Ele decide continuar agindo como se o cupido não o tivesse atingido.
― Eu já não estou entendendo mais nada. – e ri. ― Você quer viver um romance da Netflix ou produzir um novo show?
Sol estava um pouco mais à sua frente, ela tinha passos maiores para alguém que era menor do que Breno, quando ela foi até ele, o coração dele disparou, não sabia o que estava acontecendo, ela chegou tão próximo que era impossível não olhar dentro dos olhos castanhos escuros e sentir a respiração dela contra sua bochechas, os narizes à um micro centímetro de se tocarem.
Muito perto. Eles quis tentar falar. Mas ficou calado.
Ele fechou os olhos e Sol o presenteou com um selinho longo com final curto, porque mal ele sentia vontade de usar a língua e Sol já havia escapado.
― Viemos tomar sorvete, começa a andar, Brê. – ela disse rindo.
E Breno voltou a andar. O ar mais leve e romântico e cheio de mil borboletas metafóricas. Em algum momento, Breno se viu correndo atrás de Sol até o McDonald's, pedindo o sorvete de baunilha e pagando extra para colocarem calda em cima. Ele pagou o próprio sorvete e tentou pagar o de Sol, mas ela já havia pago quando ele não estava vendo.
Eles tentaram ficar sentados do lado de fora, enrolando por mais um tempo, mas sabiam que tinham que voltar para casa antes que o relógio batesse às duas da manhã. Nenhum dos dois conseguia descrever o momento, mas olhando do lado de fora, era como se fossem um casal, os dois se sentavam e interagiam muito perto, roubando pequenos pedaços do doce um do outro, rindo escandalosamente sem ter algum motivo aparente, e com aquele olhar por frestas, porque as bochechas estavam tão esticadas que dificultavam a visão total. Breno estava tão entregue e indefeso por causa de um estopim em forma de beijo que a visão de Sol era suficiente para ele.

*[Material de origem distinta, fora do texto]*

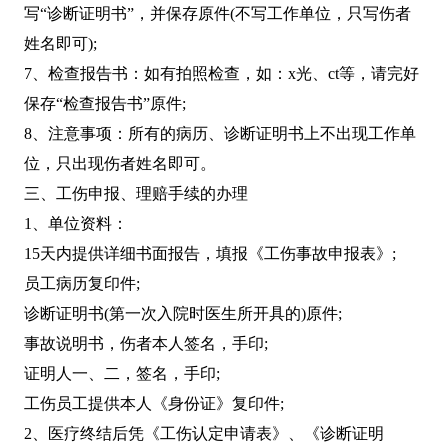
写“诊断证明书”，并保存原件(不写工作单位，只写伤者
姓名即可);
7、检查报告书：如有拍照检查，如：x光、ct等，请完好
保存“检查报告书”原件;
8、注意事项：所有的病历、诊断证明书上不出现工作单
位，只出现伤者姓名即可。
三、工伤申报、理赔手续的办理
1、单位资料：
15天内提供详细书面报告，填报《工伤事故申报表》;
员工病历复印件;
诊断证明书(第一次入院时医生所开具的)原件;
事故说明书，伤者本人签名，手印;
证明人一、二，签名，手印;
工伤员工提供本人《身份证》复印件;
2、医疗终结后凭《工伤认定申请表》、《诊断证明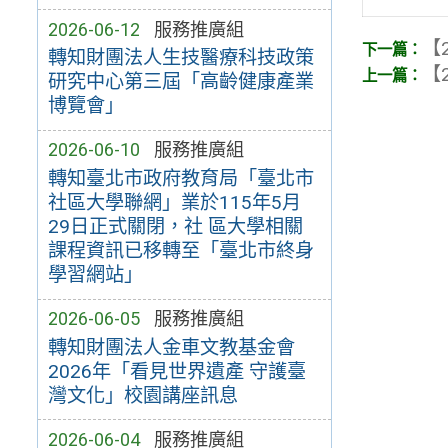
2026-06-12
服務推廣組
【2
轉知財團法人生技醫療科技政策
【2
研究中心第三屆「高齡健康產業
博覽會」
2026-06-10
服務推廣組
轉知臺北市政府教育局「臺北市
社區大學聯網」業於115年5月
29日正式關閉，社 區大學相關
課程資訊已移轉至「臺北市終身
學習網站」
2026-06-05
服務推廣組
轉知財團法人金車文教基金會
2026年「看見世界遺產 守護臺
灣文化」校園講座訊息
2026-06-04
服務推廣組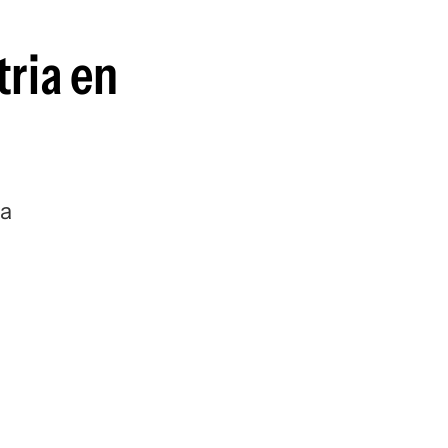
guenos en:
tria en
ca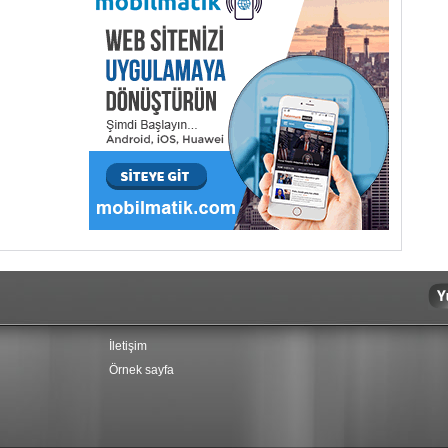
İletişim
Örnek sayfa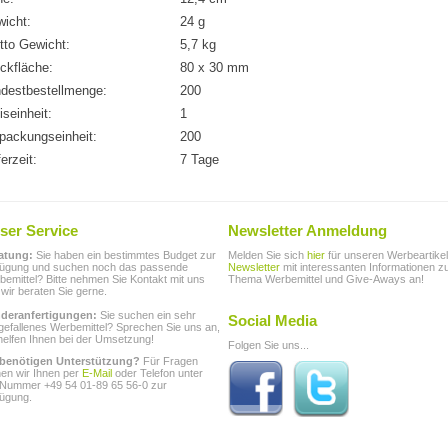
icht:
24 g
tto Gewicht:
5,7 kg
ckfläche:
80 x 30 mm
destbestellmenge:
200
iseinheit:
1
packungseinheit:
200
ferzeit:
7 Tage
ser Service
Newsletter Anmeldung
atung:
Sie haben ein bestimmtes Budget zur
Melden Sie sich
hier
für unseren Werbeartikel
fügung und suchen noch das passende
Newsletter
mit interessanten Informationen 
emittel? Bitte nehmen Sie Kontakt mit uns
Thema Werbemittel und Give-Aways an!
 wir beraten Sie gerne.
deranfertigungen:
Sie suchen ein sehr
Social Media
gefallenes Werbemittel? Sprechen Sie uns an,
helfen Ihnen bei der Umsetzung!
Folgen Sie uns...
 benötigen Unterstützung?
Für Fragen
hen wir Ihnen per
E-Mail
oder Telefon unter
 Nummer +49 54 01-89 65 56-0 zur
fügung.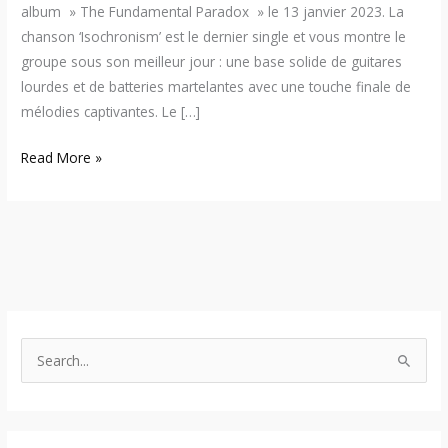
album » The Fundamental Paradox » le 13 janvier 2023. La
chanson ‘Isochronism’ est le dernier single et vous montre le
groupe sous son meilleur jour : une base solide de guitares
lourdes et de batteries martelantes avec une touche finale de
mélodies captivantes. Le […]
Read More »
S
e
a
r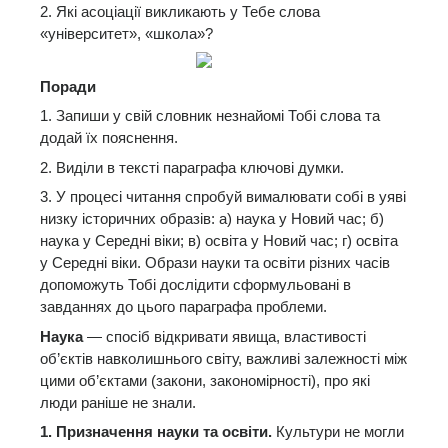
2. Які асоціації викликають у Тебе слова
«університет», «школа»?
Поради
1. Запиши у свій словник незнайомі Тобі слова та
додай їх пояснення.
2. Виділи в тексті параграфа ключові думки.
3. У процесі читання спробуй вималювати собі в уяві
низку історичних образів: а) наука у Новий час; б)
наука у Середні віки; в) освіта у Новий час; г) освіта
у Середні віки. Образи науки та освіти різних часів
допоможуть Тобі дослідити сформульовані в
завданнях до цього параграфа проблеми.
Наука
— спосіб відкривати явища, властивості
об’єктів навколишнього світу, важливі залежності між
цими об’єктами (закони, закономірності), про які
люди раніше не знали.
1. Призначення науки та освіти.
Культури не могли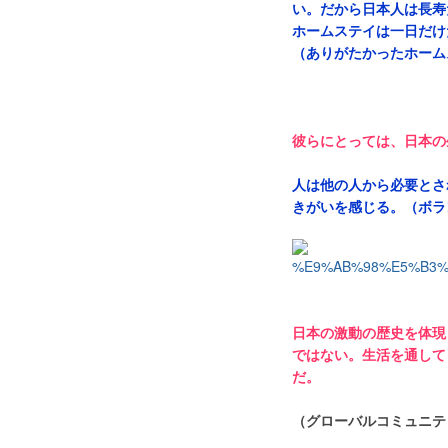
い。だから日本人は長寿
ホームステイは一日だけ
（ありがたかったホーム
彼らにとっては、日本の
人は他の人から必要とさ
きがいを感じる。（ボラ
日本の激動の歴史を体現
ではない。生活を通して
だ。
（グローバルコミュニテ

Quando eles chegaram na rua do condomínio onde se encontraram mais cedo, Breno sentiu que fora uma boa madrugada, um bom passeio, um bom tudo, tudo dentro dele estava quente e borbulhante e ele gostava da sensação, Sol estava mais perto do que quando estiveram ali algumas horas atrás, todo o ambiente parecia em paz.
Breno puxou Sol pela cintura e a beijou, beijou calmo, tranquilo e cheio de desejo, cheio de sentimentos borbulhantes de certeza dentro de si. Mais uma noite de verão. Mais um amor que iria durar dentro de Breno mais do que um verão.
― Foi um bom passeio. – Breno disse.
― Foi um bom encontro. – Sol corrigiu rindo e continuando: ― Eu meio que já sabia que daria nisso, não podia perder a oportunidade, né? Se tiver tudo bem para você, claro.
Ela o beijou mais um pouco, nenhum dos dois queria dizer adeus, como quebrar aquela bolha se ela estava tão confortável? Como se despedir e voltar para casa para dormir os sonhos dos justos e apaixonados? E o melhor, os sonhos dos justos e apaixonados correspondidos.
Breno não soube responder nenhuma das dúvidas, ele só sabe que em algum ponto voltou para casa, a sensação nos lábios sendo a única prova de que era real, que tudo aquilo fora real. Todos os sentimentos e ações. E aí ele dormiu.